Criminal Justice Advocates and Officials at Odds Over Pandemic Precautions

The coronavirus crisis has evoked a range of ideas over how best to respond to changing circumstances and increasing risks. On the local law enforcement front – still in campaign season – criminal justice reform advocates and public officials have gotten crossways.

The advocates are publicly pressing for quicker or more extensive action, and the officials respond, thanks for your help – we’ve already been acting, as quickly as we can.

Early this week, Workers Defense Project director (and District Attorney candidate) José Garza sent a letter to a number of public officials – Travis County Judge Sarah Eckhardt and the County Commissioners, Mayor Steve Adler and the City Council, judges Brenda Kennedy (District Court) and Sherry Statman (Municipal Court), District Attorney Margaret Moore, County Attorney David Escamilla, and Sheriff Sally Hernandez.
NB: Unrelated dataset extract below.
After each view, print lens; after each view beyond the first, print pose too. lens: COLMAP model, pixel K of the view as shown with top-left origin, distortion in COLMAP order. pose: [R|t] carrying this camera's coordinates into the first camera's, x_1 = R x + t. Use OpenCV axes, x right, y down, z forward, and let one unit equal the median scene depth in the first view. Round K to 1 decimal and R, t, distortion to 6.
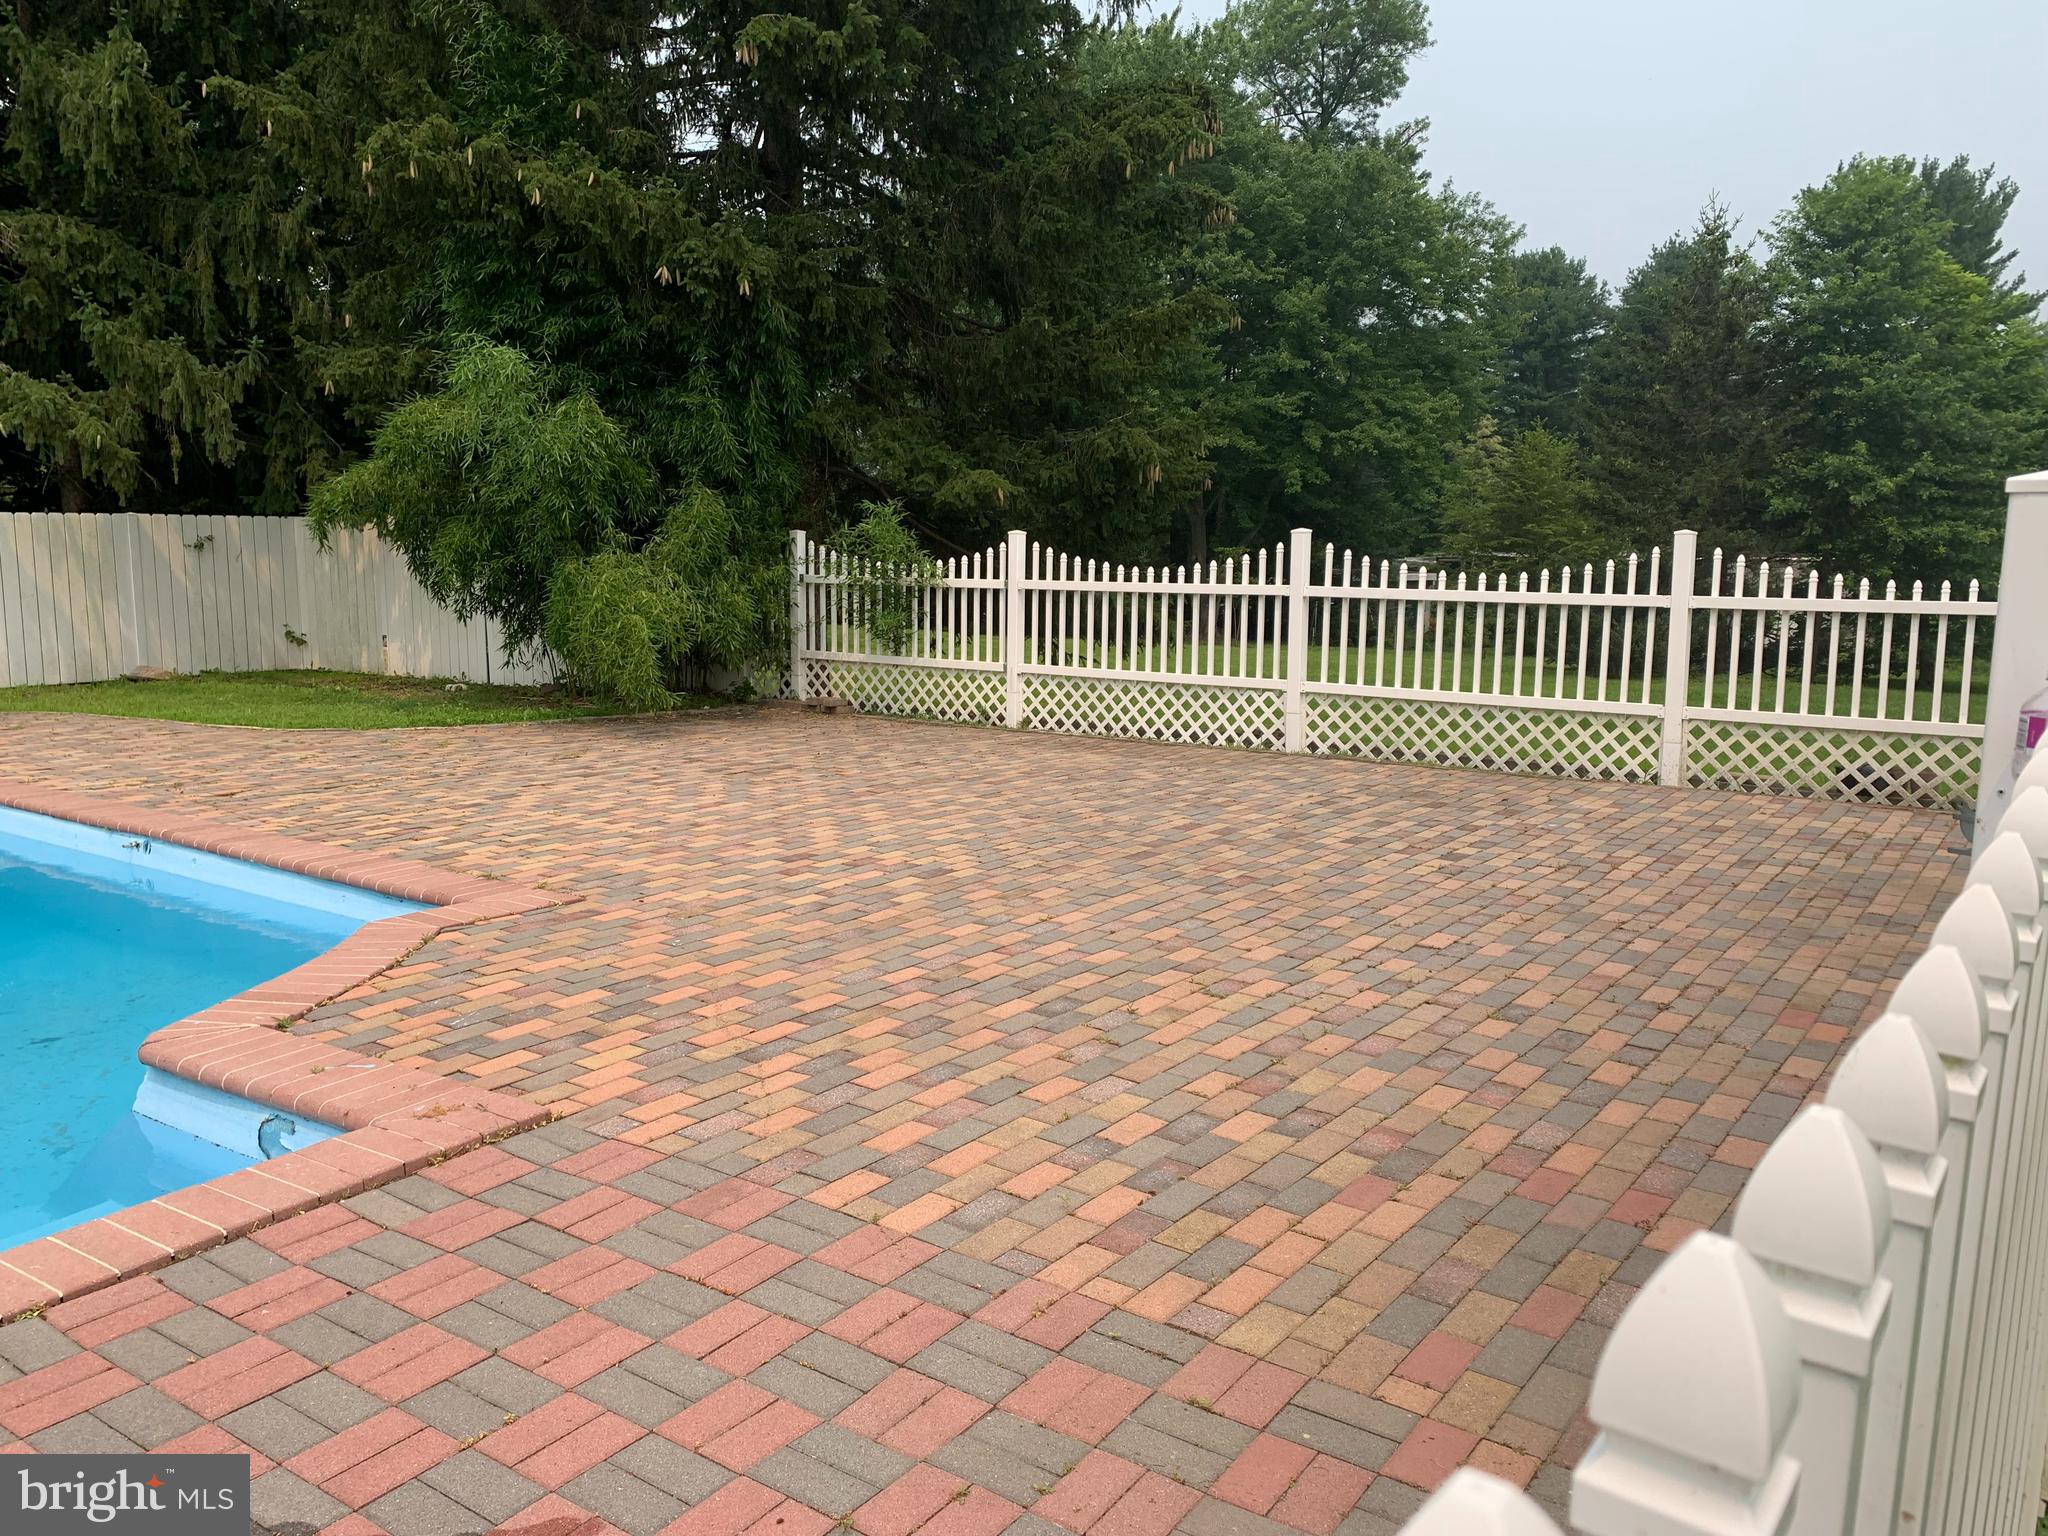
lens RADIAL K [[1543.0, 0, 983.5], [0, 1543.0, 767.6], [0, 0, 1]] dist [0.024678, -0.025834]
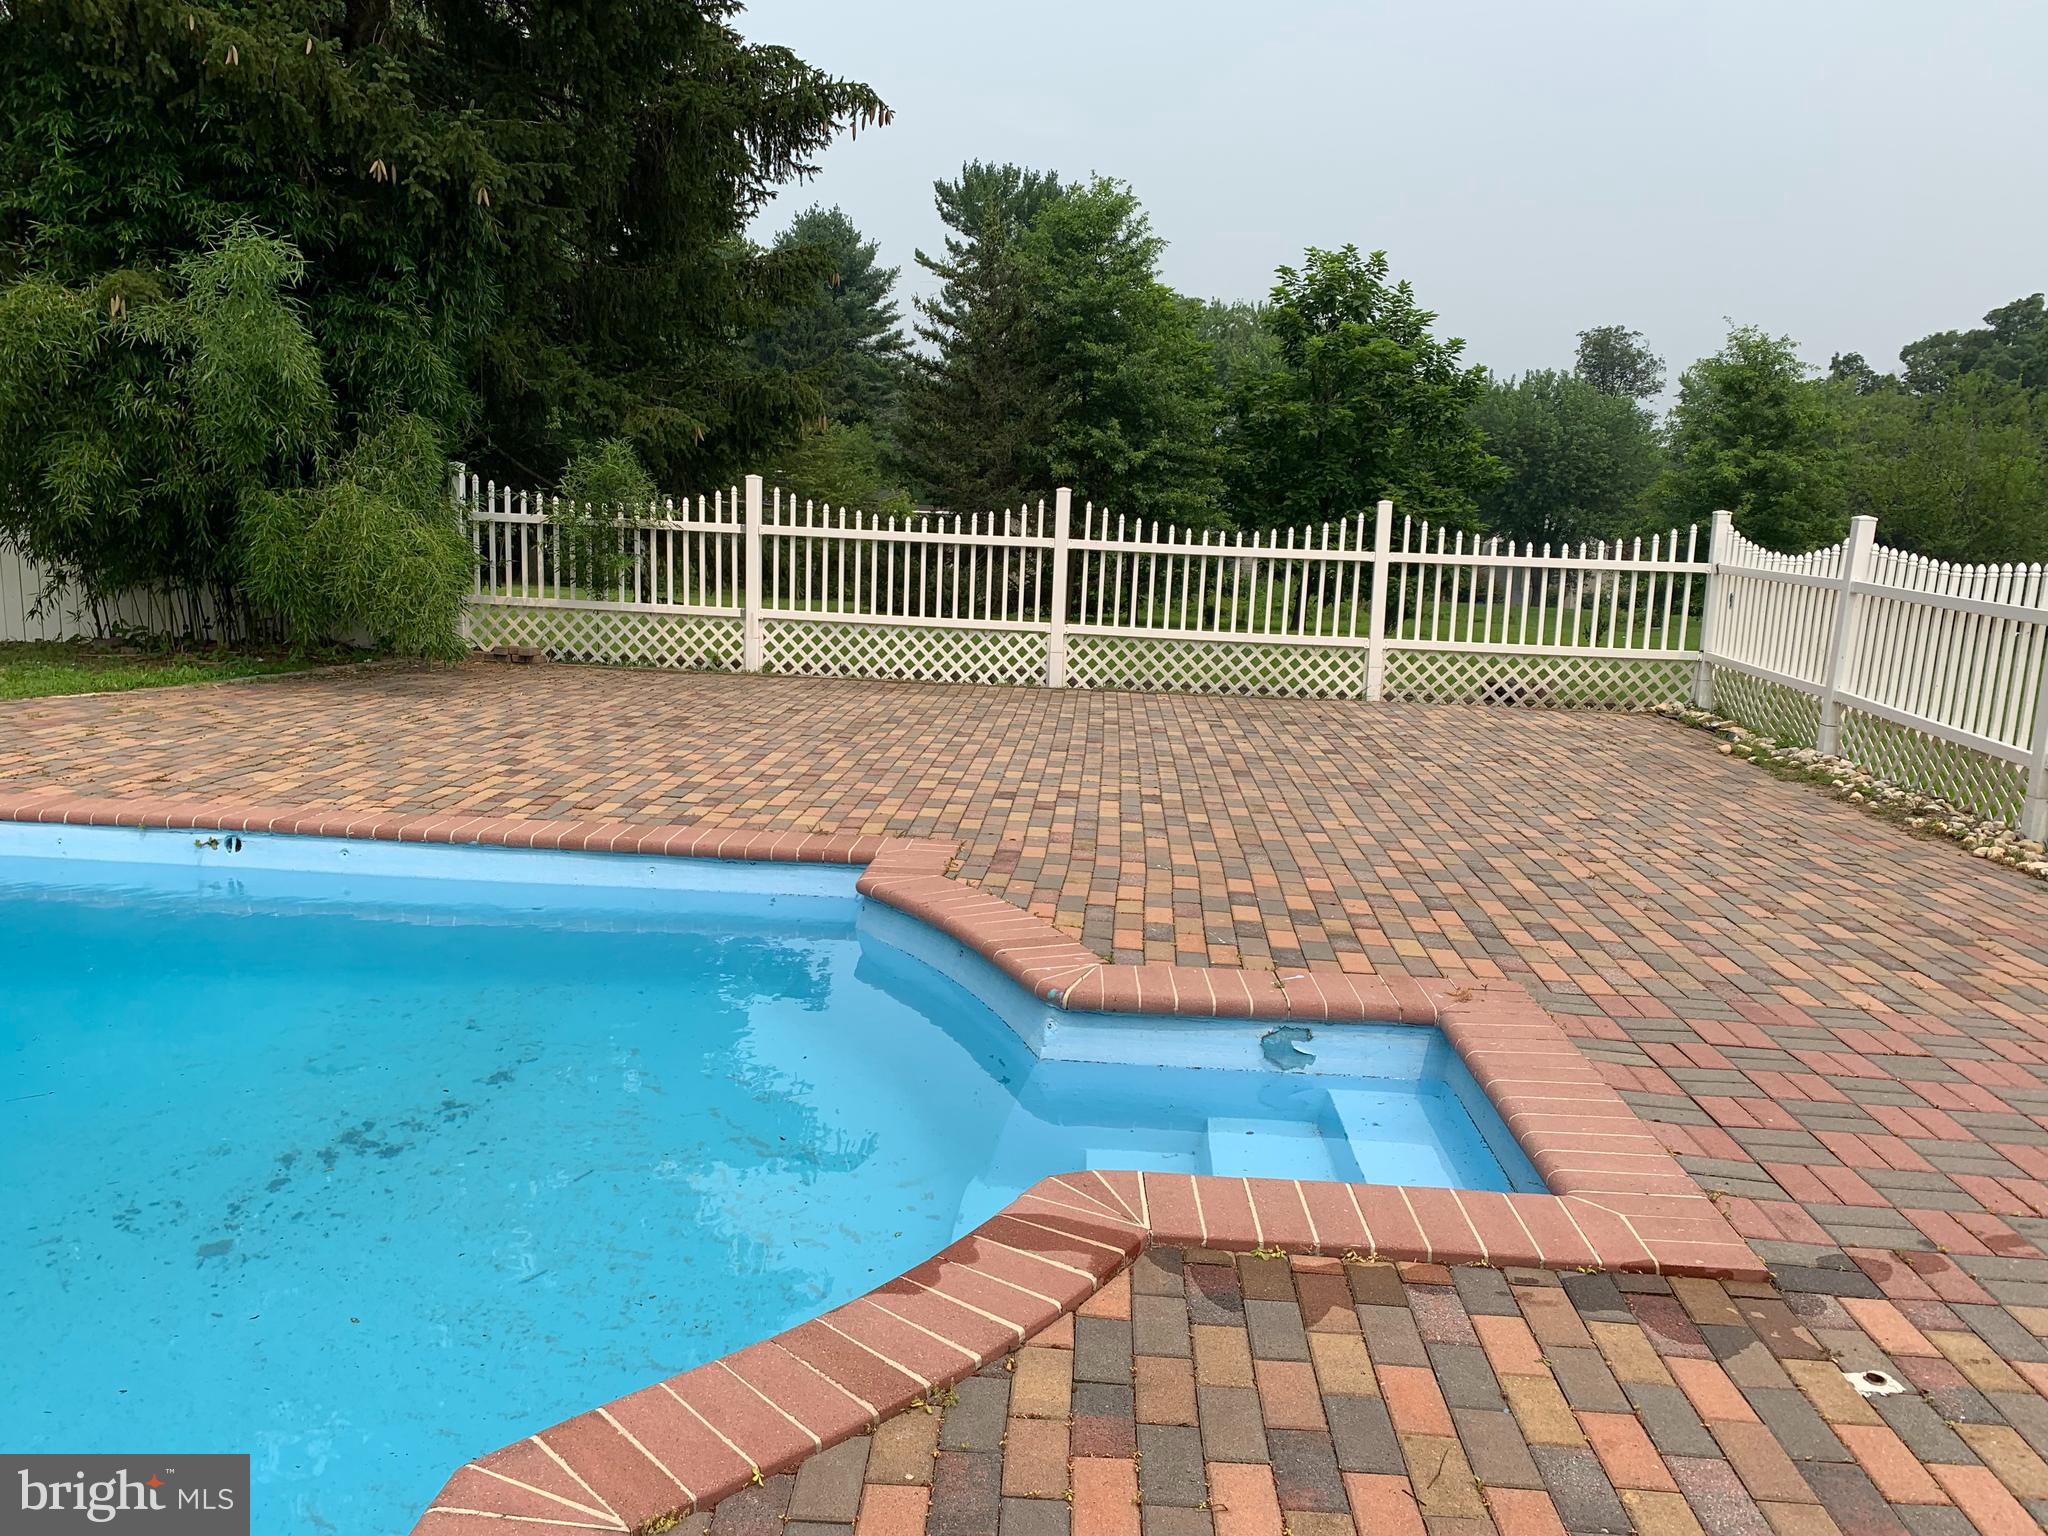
lens RADIAL K [[1543.0, 0, 984.1], [0, 1543.0, 779.4], [0, 0, 1]] dist [0.024678, -0.025834]
pose [[0.852538, -0.065011, 0.518607, -0.493989], [0.041698, 0.997531, 0.056500, -0.009415], [-0.521000, -0.026544, 0.853144, 0.073573]]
Garza cited “the spread of COVID-19” and requested that the officials act “to implement critical changes to how criminal justice is administered in Travis County.”

The changes listed by Garza included: ending arrests for misdemeanors and state jail felonies (with exceptions for public safety); jail release for all inmates (except for public safety); guarantee safe attorney access and adequate health care, and related measures. Garza added, “I want to be clear: most of the policies I am asking the County and City to implement are things we should do irrespective of the threat from COVID-19.”

Garza’s list of requests was about a page in length. Later that Monday* [Correction: posted Friday, March 13; see below], a nine-page list of “demands” was released by a smorgasbord of activist organizations (Grassroots Leadership, the Texas Fair Defense Project, Garza’s Workers Defense Project, and many others) and a couple dozen local activists.